THE TASK - Before printing the listing, strip out its pictures and keep everything else exact.

THE INPUT -
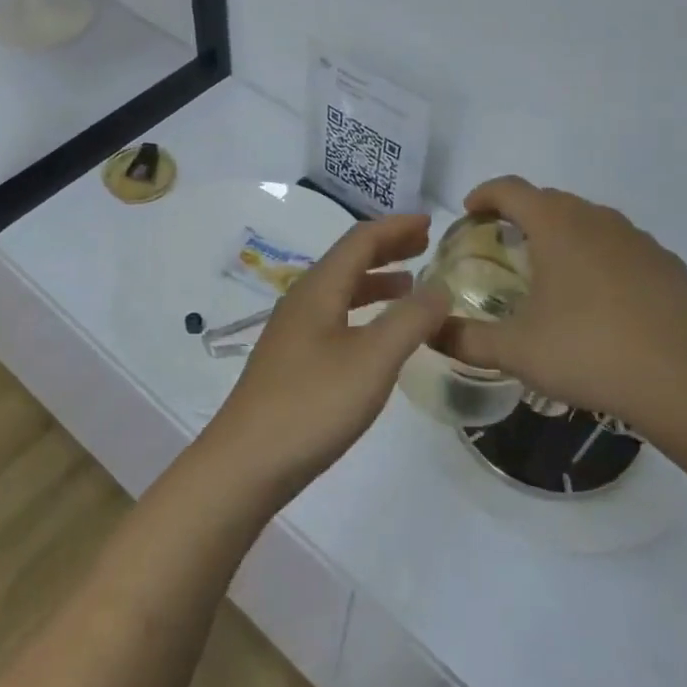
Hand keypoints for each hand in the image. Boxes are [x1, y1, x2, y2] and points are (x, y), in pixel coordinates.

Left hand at [197, 215, 450, 500]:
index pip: (360, 240)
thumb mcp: (372, 360)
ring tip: (410, 284)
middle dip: (387, 248)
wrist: (246, 463)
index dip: (396, 227)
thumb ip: (410, 320)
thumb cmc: (312, 405)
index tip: (430, 223)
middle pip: (347, 260)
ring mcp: (293, 332)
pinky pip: (335, 317)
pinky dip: (363, 311)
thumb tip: (440, 286)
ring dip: (376, 280)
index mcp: (318, 289)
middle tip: (425, 244)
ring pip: (340, 290)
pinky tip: (377, 334)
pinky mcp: (292, 361)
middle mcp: (302, 300)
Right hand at [437, 177, 686, 425]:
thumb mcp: (514, 351)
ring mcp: (638, 239)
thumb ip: (464, 338)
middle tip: (507, 246)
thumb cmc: (586, 353)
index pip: (511, 189)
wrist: (678, 383)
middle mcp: (597, 220)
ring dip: (565, 232)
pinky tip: (603, 296)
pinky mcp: (667, 263)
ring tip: (554, 270)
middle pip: (550, 199)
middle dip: (523, 213)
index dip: (485, 194)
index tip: (471, 212)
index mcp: (556, 227)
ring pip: (590, 220)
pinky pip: (624, 245)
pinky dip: (603, 256)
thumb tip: (430, 331)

RESPONSE -
Hand keypoints for each hand in the image. Boxes are [x1, y1, x2, y2] and points are (x, y), in pixel coordinates.

Left hand at [197, 215, 450, 500]:
index pip: (360, 240)
thumb mcp: (372, 360)
ring tip: (410, 284)
middle dip: (387, 248)
wrist: (246, 463)
index dip: (396, 227)
thumb ip: (410, 320)
thumb cmc: (312, 405)
index tip: (430, 223)
middle pip: (347, 260)
ring mcp: (293, 332)
pinky pip: (335, 317)
pinky dip: (363, 311)
thumb tip: (440, 286)
ring dip: (376, 280)
index mcp: (318, 289)
middle tip: (425, 244)
ring pip: (340, 290)
pinky tip: (377, 334)
pinky mcp: (292, 361)
middle mcp: (302, 300)
Right hand at [437, 177, 686, 425]:
thumb mcp: (514, 351)
ring mcp: (638, 239)
thumb ip: (464, 338)
middle tip: (507, 246)
thumb cmc: (586, 353)
index pip: (511, 189)
wrist: (678, 383)
middle mcp: (597, 220)
ring dip: (565, 232)
pinky tip: (603, 296)
pinky mcp: (667, 263)
ring tip: (554, 270)
middle pip: (550, 199)
middle dip: (523, 213)
index dip: (485, 194)
index tip: (471, 212)
index mcp: (556, 227)
ring pip: (590, 220)
pinky pip: (624, 245)
pinky dip: (603, 256)
thumb tip: (430, 331)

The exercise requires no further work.